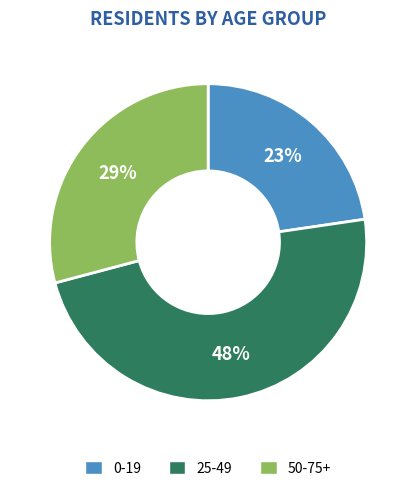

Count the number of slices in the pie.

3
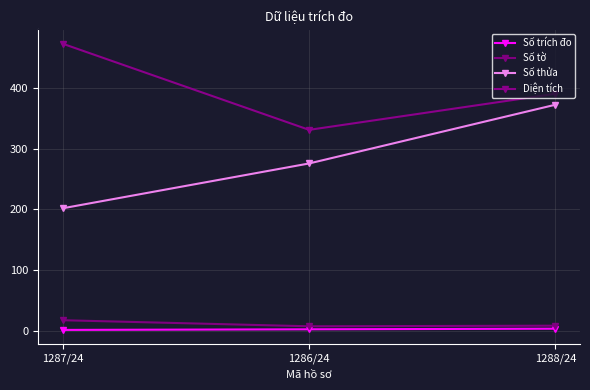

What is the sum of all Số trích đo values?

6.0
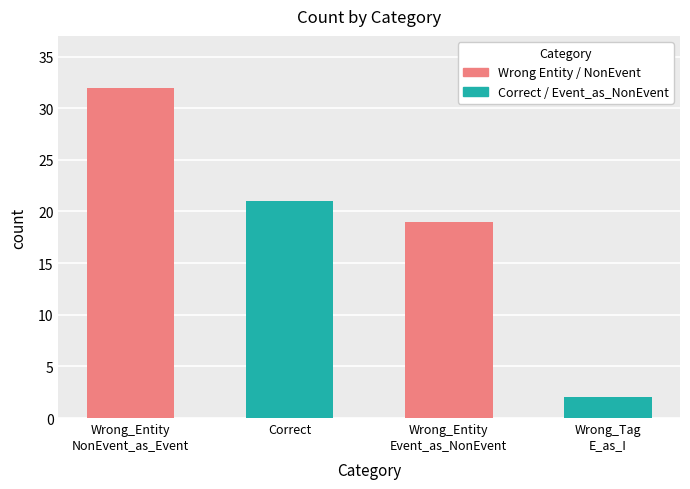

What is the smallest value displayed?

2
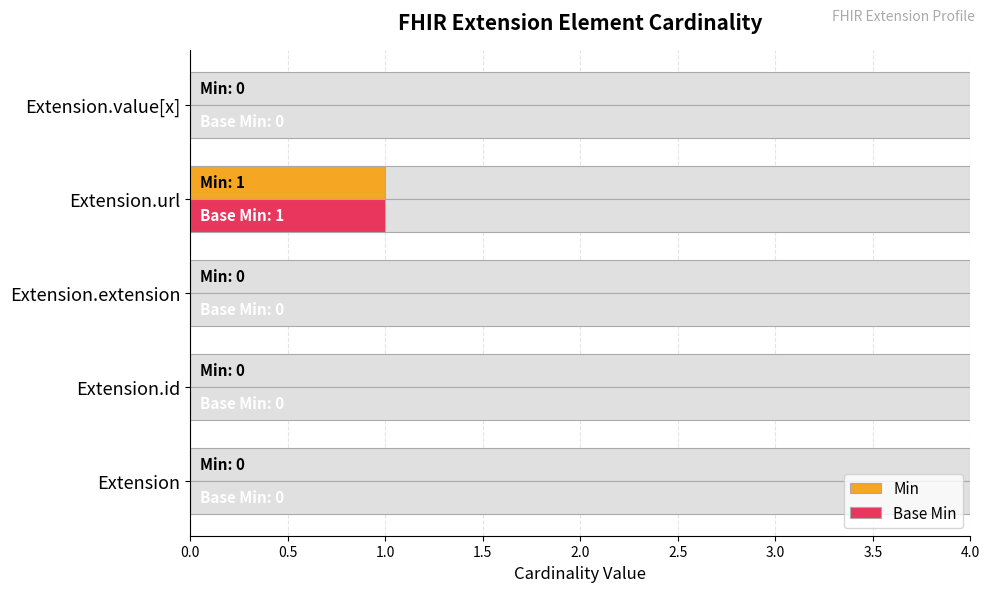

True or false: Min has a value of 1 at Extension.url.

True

• Exercise details
Pick out every line above that contains the word "What" and copy each one in full.

• The completed task
What is the sum of all Số trích đo values?
What is the smallest value displayed?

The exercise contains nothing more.